What this task involves
Starting at the line with "(370, 999) none", set down each line of the entries below through the last one, exactly as it stands.

Data for the task
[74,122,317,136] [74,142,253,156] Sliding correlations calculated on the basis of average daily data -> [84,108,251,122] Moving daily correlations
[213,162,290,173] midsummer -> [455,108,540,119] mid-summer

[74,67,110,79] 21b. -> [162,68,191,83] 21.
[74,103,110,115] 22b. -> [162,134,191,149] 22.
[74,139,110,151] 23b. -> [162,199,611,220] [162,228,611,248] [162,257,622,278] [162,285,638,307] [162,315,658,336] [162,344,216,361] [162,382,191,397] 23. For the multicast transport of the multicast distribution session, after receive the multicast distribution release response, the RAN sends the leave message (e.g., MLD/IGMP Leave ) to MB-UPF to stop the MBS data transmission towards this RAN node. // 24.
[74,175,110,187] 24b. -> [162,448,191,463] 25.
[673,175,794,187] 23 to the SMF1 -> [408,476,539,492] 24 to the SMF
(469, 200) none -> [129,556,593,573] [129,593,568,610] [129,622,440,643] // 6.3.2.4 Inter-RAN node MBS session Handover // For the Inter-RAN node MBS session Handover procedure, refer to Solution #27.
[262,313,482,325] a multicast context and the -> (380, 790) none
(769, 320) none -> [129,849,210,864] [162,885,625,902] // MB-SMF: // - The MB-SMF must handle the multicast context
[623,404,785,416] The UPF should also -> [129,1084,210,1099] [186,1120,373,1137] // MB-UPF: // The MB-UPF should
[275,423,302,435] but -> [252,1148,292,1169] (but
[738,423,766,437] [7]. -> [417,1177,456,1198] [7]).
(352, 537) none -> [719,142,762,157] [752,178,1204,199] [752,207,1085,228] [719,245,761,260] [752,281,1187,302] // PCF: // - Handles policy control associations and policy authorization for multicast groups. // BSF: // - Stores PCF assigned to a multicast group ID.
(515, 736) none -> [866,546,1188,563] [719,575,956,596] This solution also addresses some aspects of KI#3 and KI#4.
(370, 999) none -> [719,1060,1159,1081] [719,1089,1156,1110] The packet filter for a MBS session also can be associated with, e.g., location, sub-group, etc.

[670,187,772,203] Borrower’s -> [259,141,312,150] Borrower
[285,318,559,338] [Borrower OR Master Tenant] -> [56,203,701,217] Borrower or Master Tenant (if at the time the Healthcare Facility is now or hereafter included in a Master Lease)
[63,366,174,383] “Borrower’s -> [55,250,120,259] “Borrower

Your response
(370, 999) none -> [719,1060,1159,1081] [719,1089,1156,1110] The packet filter for a MBS session also can be associated with, e.g., location, sub-group, etc.

[670,187,772,203] Borrower’s -> [259,141,312,150] Borrower
[285,318,559,338] [Borrower OR Master Tenant] -> [56,203,701,217] Borrower or Master Tenant (if at the time the Healthcare Facility is now or hereafter included in a Master Lease)
[63,366,174,383] “Borrower’s -> [55,250,120,259] “Borrower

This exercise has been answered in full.